It has been a long while since I last wrote a proper entry. It is easy to blame real life but it is not the reason. I still update lj everyday and catch up with all of Arashi's stuff.
I am in this place which people call 'near-the-top'. I am not an English native speaker but I have been learning it for about twelve years and now I am capable of listening to BBC, reading proper online newspaper with 'real' news (not just magazines), speaking in good British accent and communicating through e-mails. I am even tutoring English for a payment now, actually. However, since I passed the university entrance examination, I literally don't have to study English any more because my major is in Japanese and I am really afraid of losing my English ability.
You who can speak (a) language(s) other than your mother tongue all know the hardship when studying a foreign language. When you first start, it is really frustrating. It seems like an impossible feat because there is just too much to learn and you get discouraged really easily. But after you pass the beginner phase (without giving up), the way from Elementary to Intermediate gets smoother. Intermediate to Advanced level is a little bit tougher but joyful all the same. However, but what do you do after reaching that Advanced goal?
I remember watching a study English on television program when I was young. The teacher was a man who had studied abroad and had a Ph.D in English. He said that he used to talk to his teacher that he felt like he kept staying at the same place, that he couldn't move on, couldn't advance. The teacher said that he had reached a place called 'near-the-top'. Learning a language was like climbing a mountain. After the initial obstacle, the inclined slope made you move forward faster. You felt strong, interested and inspired and it was like you could keep climbing forever. As you got nearer and nearer to the top, the slope became more and more upright and you started to feel the gravity held back your step. You couldn't go on for long without struggle and the frustrating feeling from the start went back to haunt you.
I couldn't put myself in his shoes at that time but now I find myself in the exact same situation.
I started translating Arashi's stuff because obviously I love them and I want to improve my Japanese. But more than that, I want to keep my English from getting rusty. One day, I went back to a concrit meme in lj. There was a comment said my English sucked so much that she didn't bother to join the community to download whatever there. At first I was angry, then I got upset, then I felt really discouraged and frustrated at myself. I am a perfectionist but sometimes I get really lazy and just rush through things. I know she is right and I am thankful to her for pointing that out thus waking me up but I am clueless for a way to improve all the same.
Now I want to move up my ladder and become more fluent in English. Unfortunately, my environment at the moment isn't an ideal one. Since college started, I have started to surround myself with Japanese books and Japanese friends. The only connection between me and English is through fandom but, as sad as it sounds, I don't have any Arashi's fan friend.
I am really social awkward and bad at making (much as keeping) connection and really suck at keeping in touch. In real life, I only stuck with my old friends and even in the rare cases where people talk to me first, I am barely a talkative person with strangers simply because I don't know what to say and I am afraid of putting them off for saying unnecessary/silly things. Therefore, most people just conclude that I am aloof or don't like them while actually I don't mean it at all.

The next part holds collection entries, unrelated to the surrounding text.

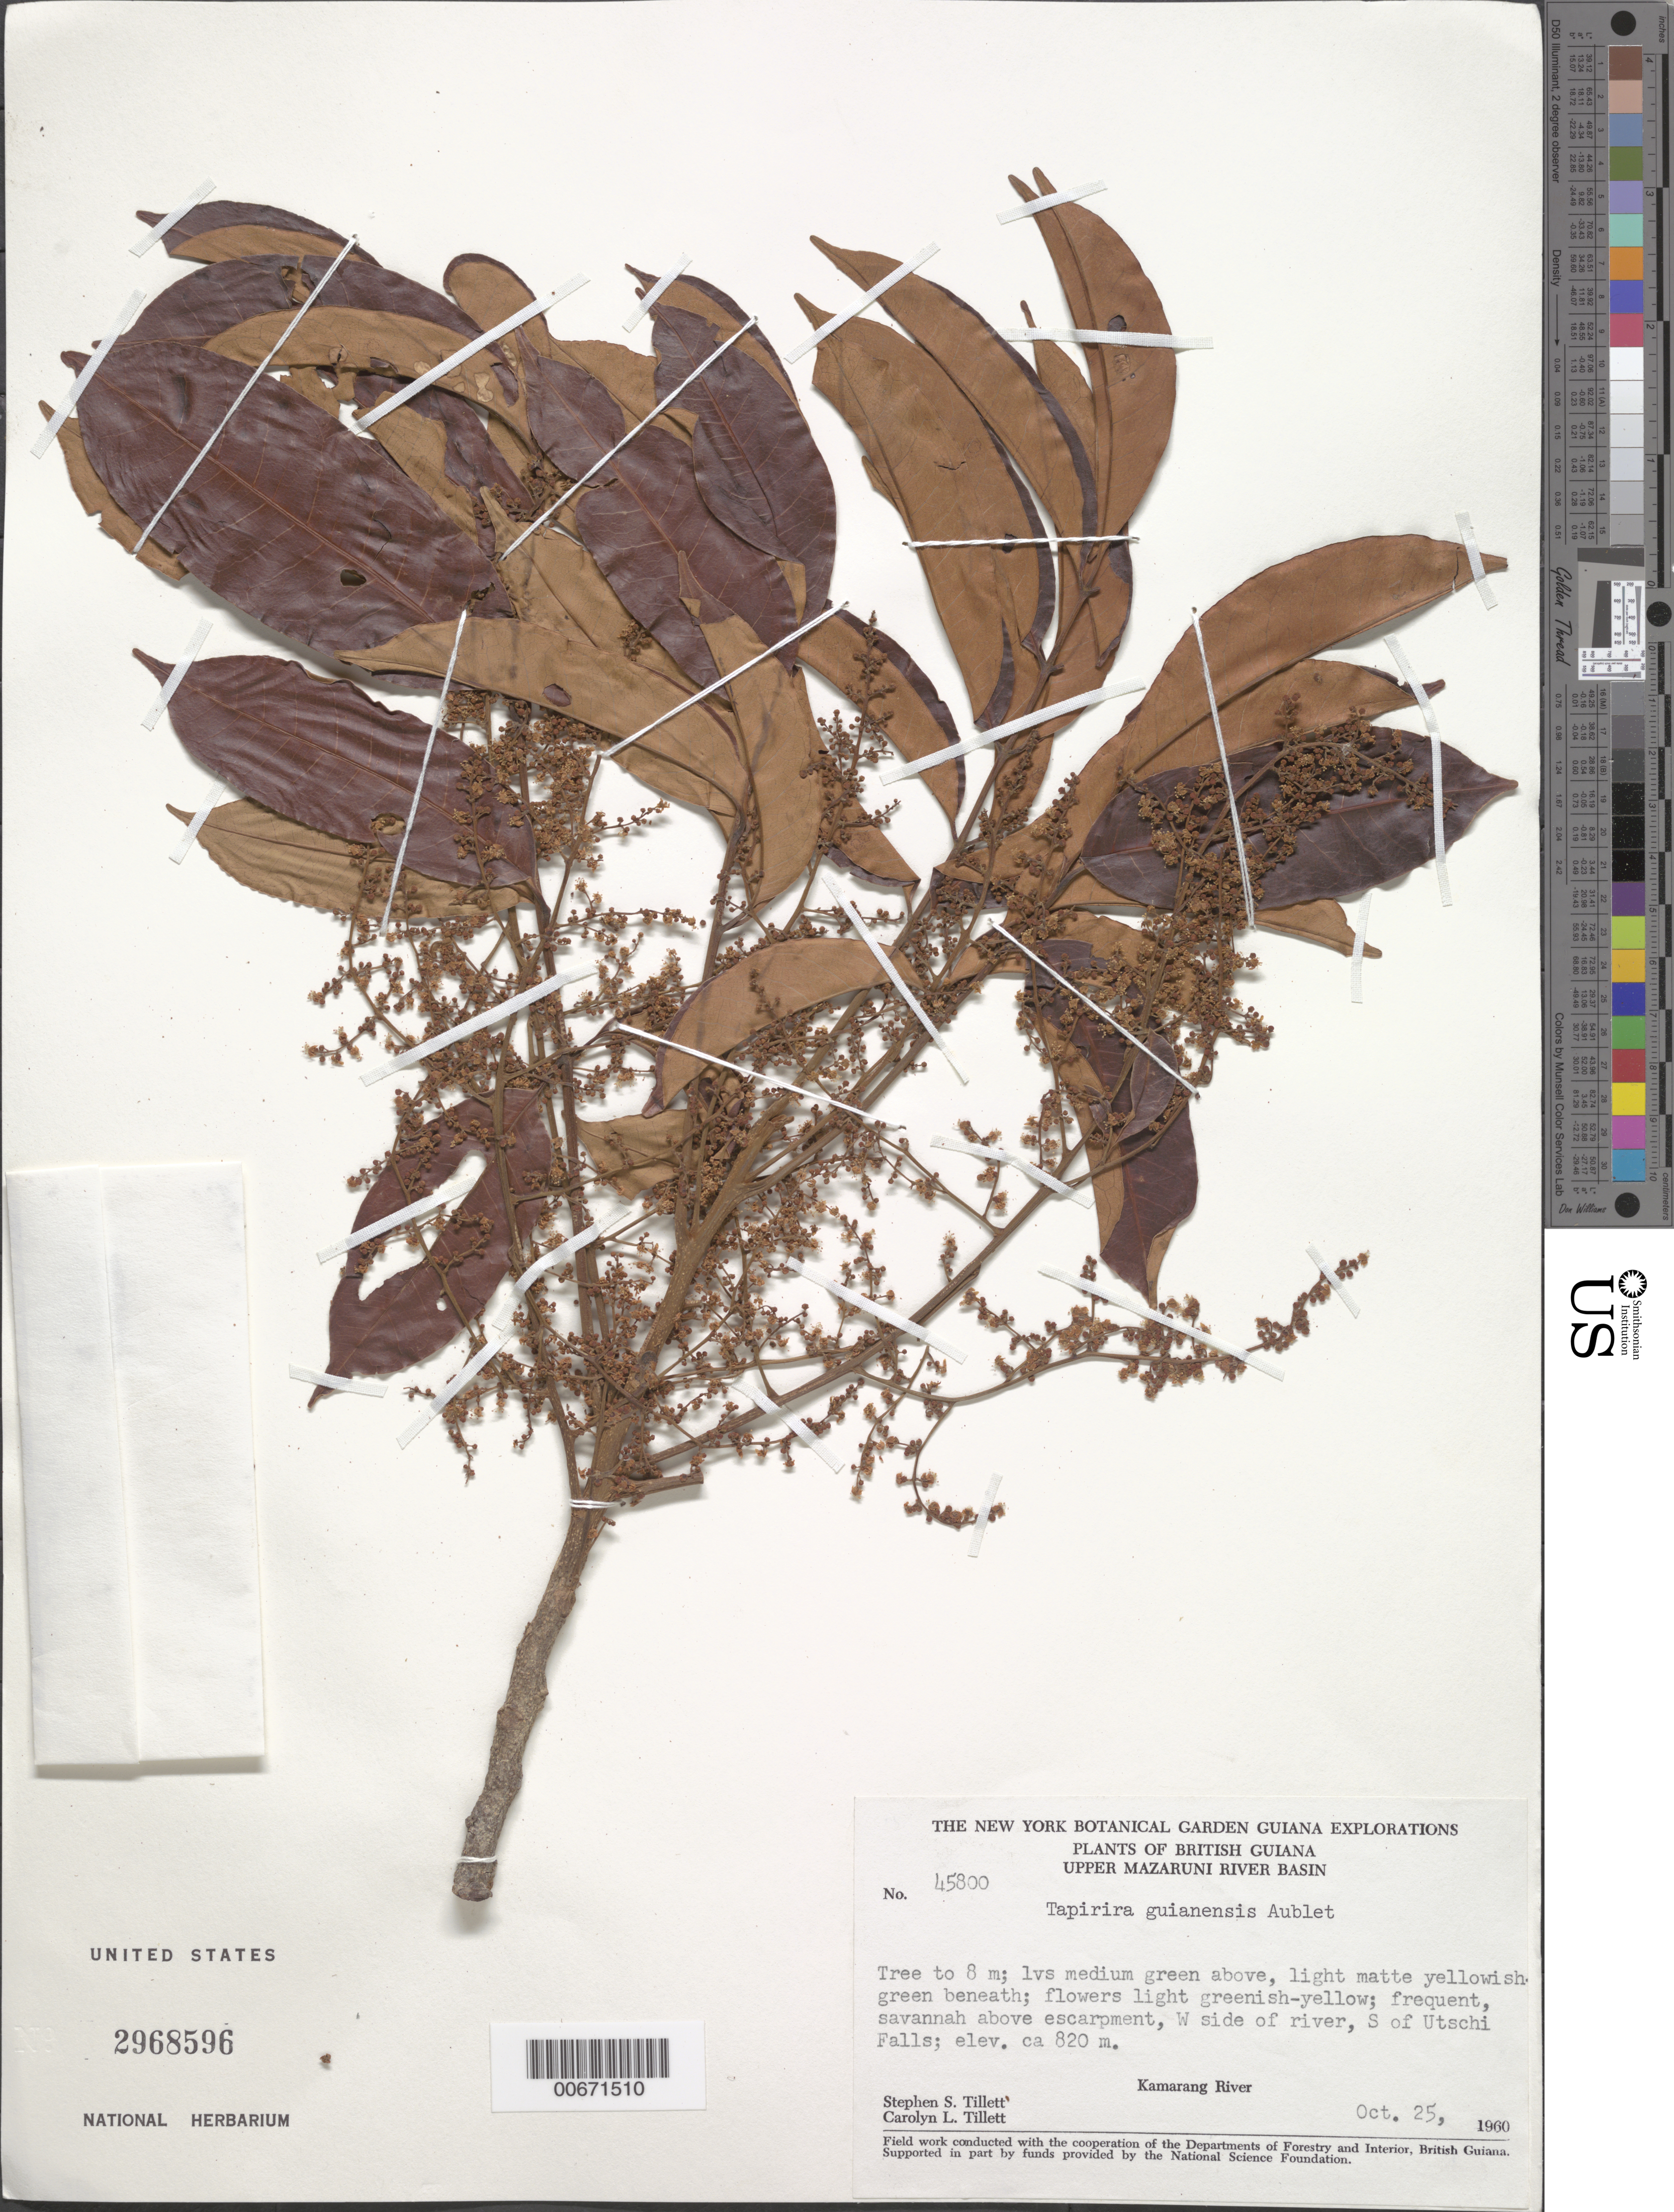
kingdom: Plantae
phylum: Tracheophyta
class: Magnoliopsida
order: Sapindales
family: Anacardiaceae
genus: Tapirira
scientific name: Tapirira guianensis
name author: Aubl.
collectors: S. S. Tillett, C. L. Tillett & R. Boyan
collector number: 45800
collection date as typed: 25-Oct-60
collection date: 1960-10-25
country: Guyana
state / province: Cuyuni-Mazaruni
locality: Kamarang R., Upper Mazaruni River Basin, W side of river, S of Utschi Falls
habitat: Savanna above escarpment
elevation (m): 820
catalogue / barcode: US 2968596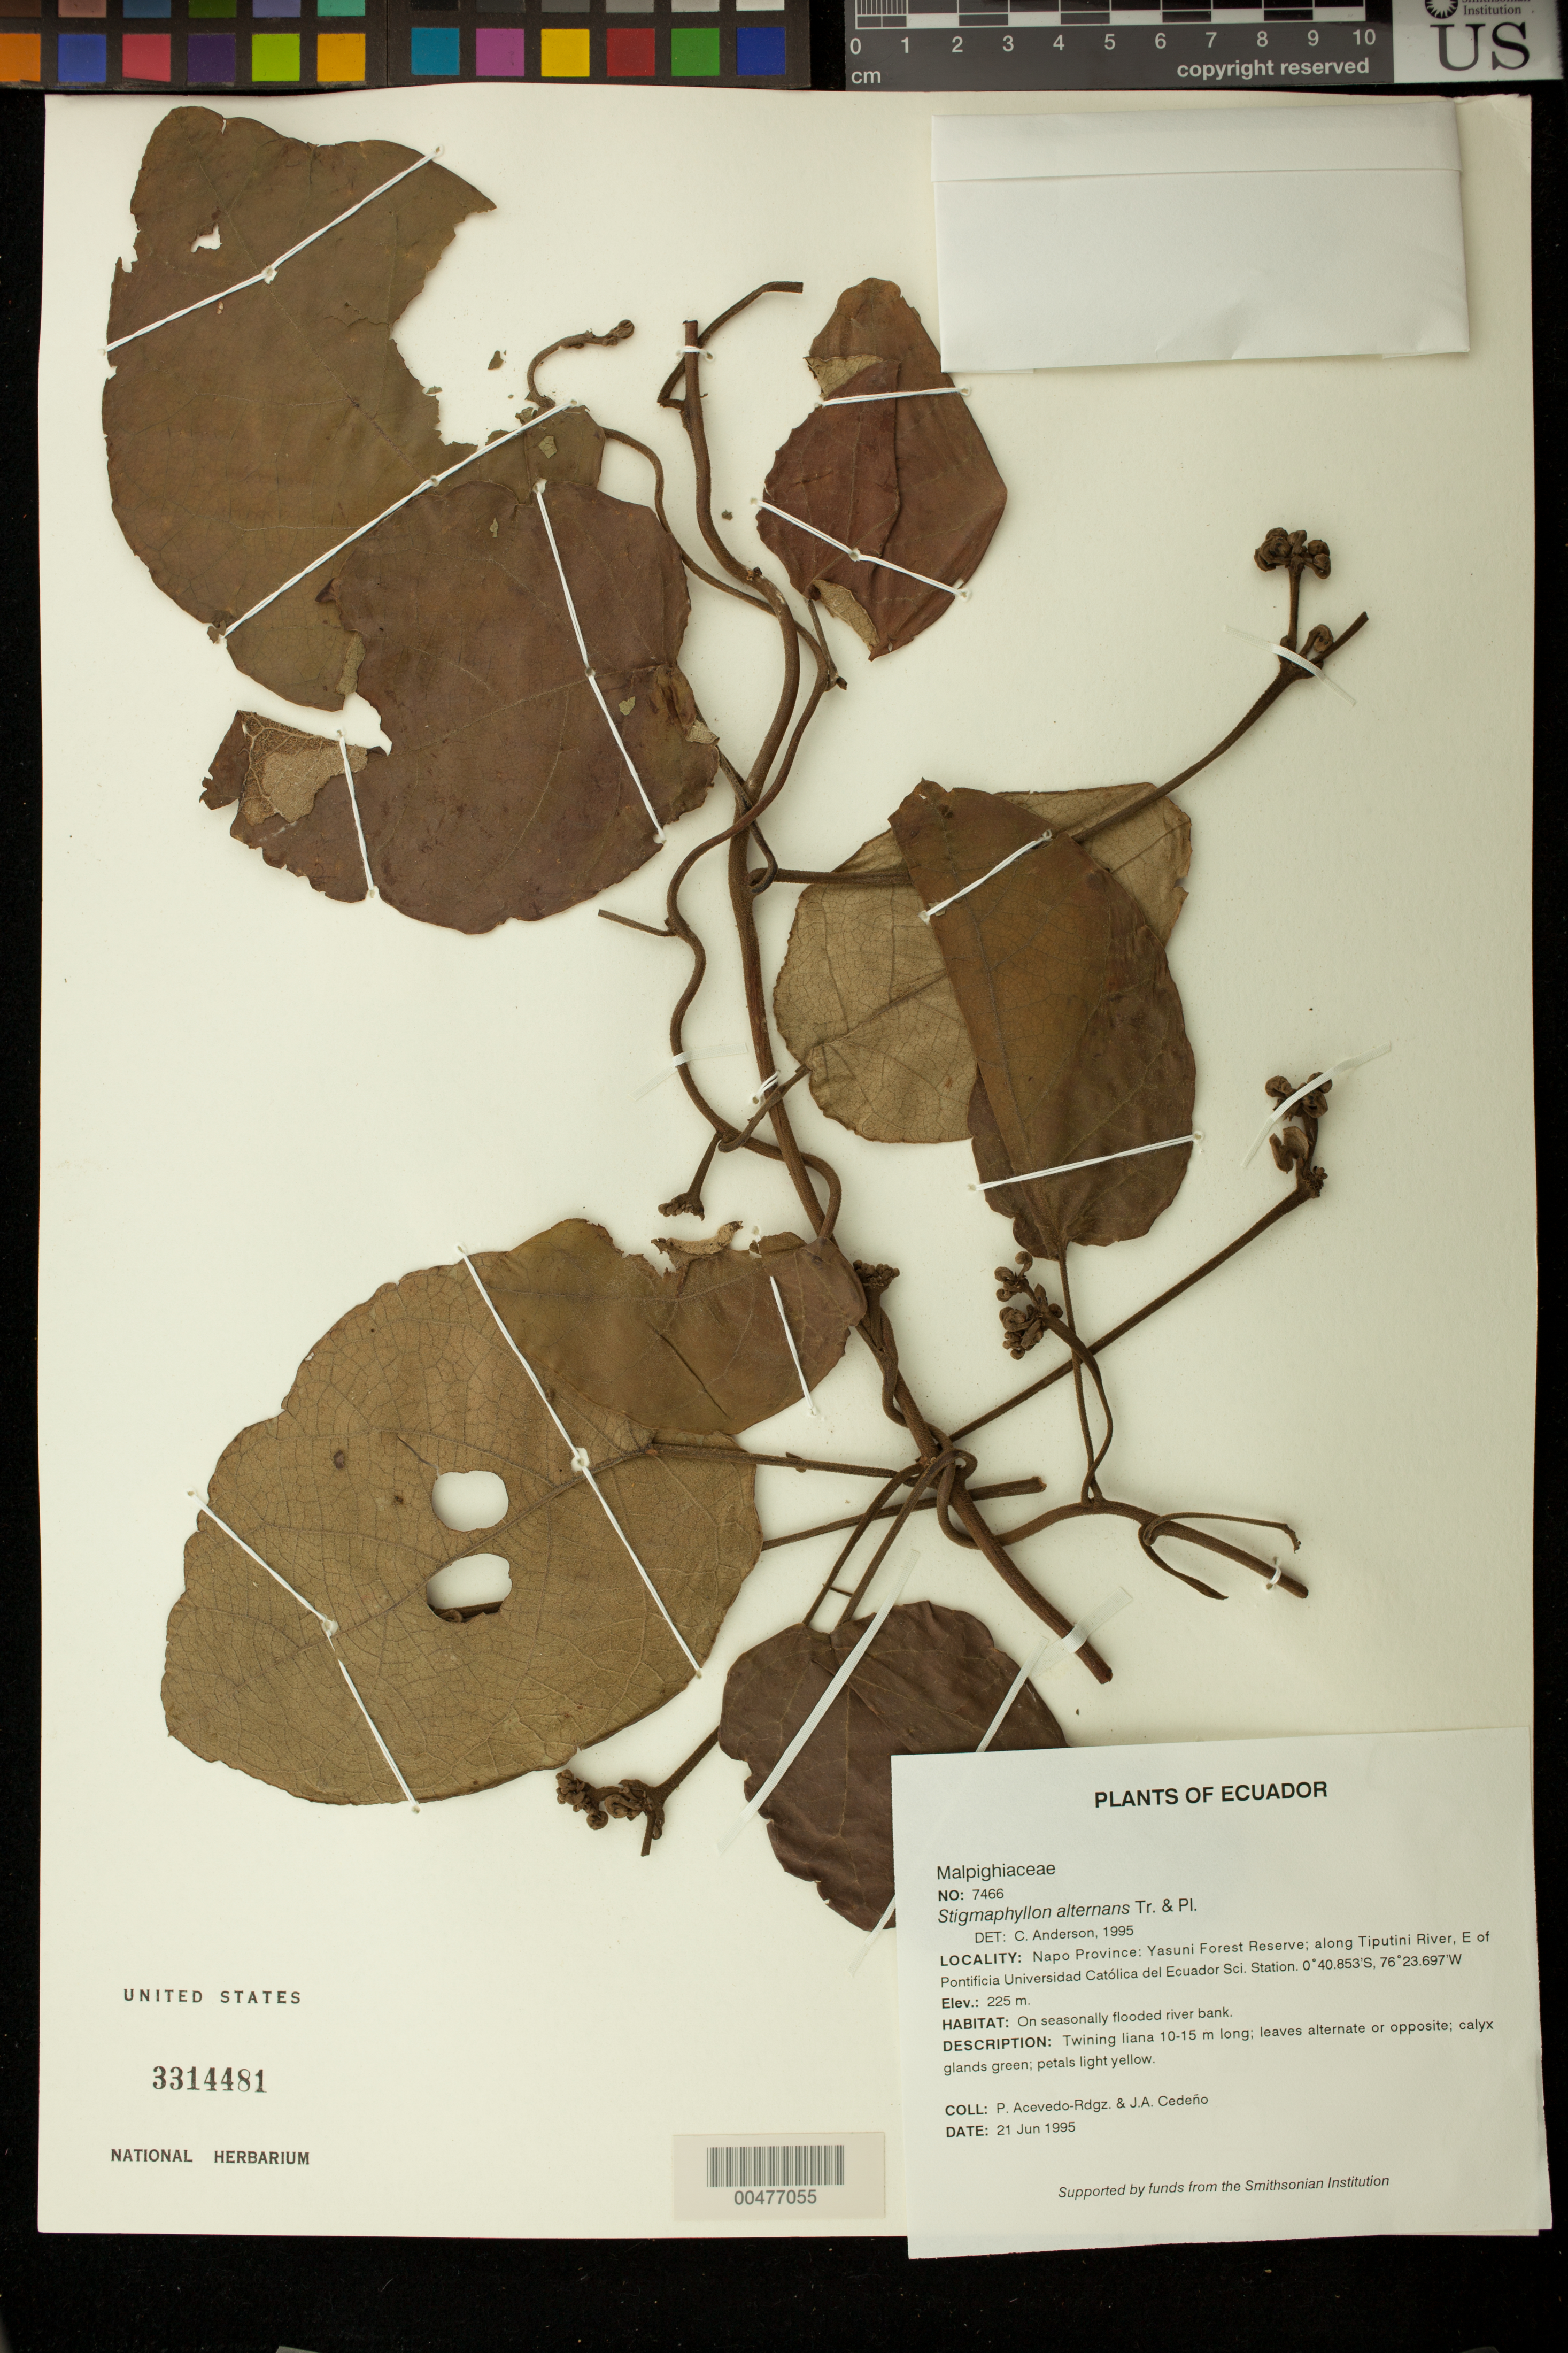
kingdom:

I am aware of my lacking and have been trying to fix it for years now but I just don't know how. I am a really private person but like Jun, I like hanging out with friends and am quite a party person if with people I know well. It's not like I don't like to make new friends, it's just that I don't know how to thus, come back to the topic, I don't have any fandom friend. And it makes me sometimes really sad because all my friends in real life are only interested in K-Pop. I have no one to fangirl with.
So it may sound weird, I know it does, and I may appear to be super creepy and desperate for saying such a thing but if you are, well, interested, please talk to me. I am soon-to-be 19, a Jun's fan, like Sho/Jun pairing (actually I like all Arashi pairing now) and people often say that I am nice. If you has taken the time to read until here, you must know now that I am awkward but if you want to fangirl with me, please fangirl with me. I believe I am not a super unreasonably insane and crazy fan so you don't have to worry about that (hehe).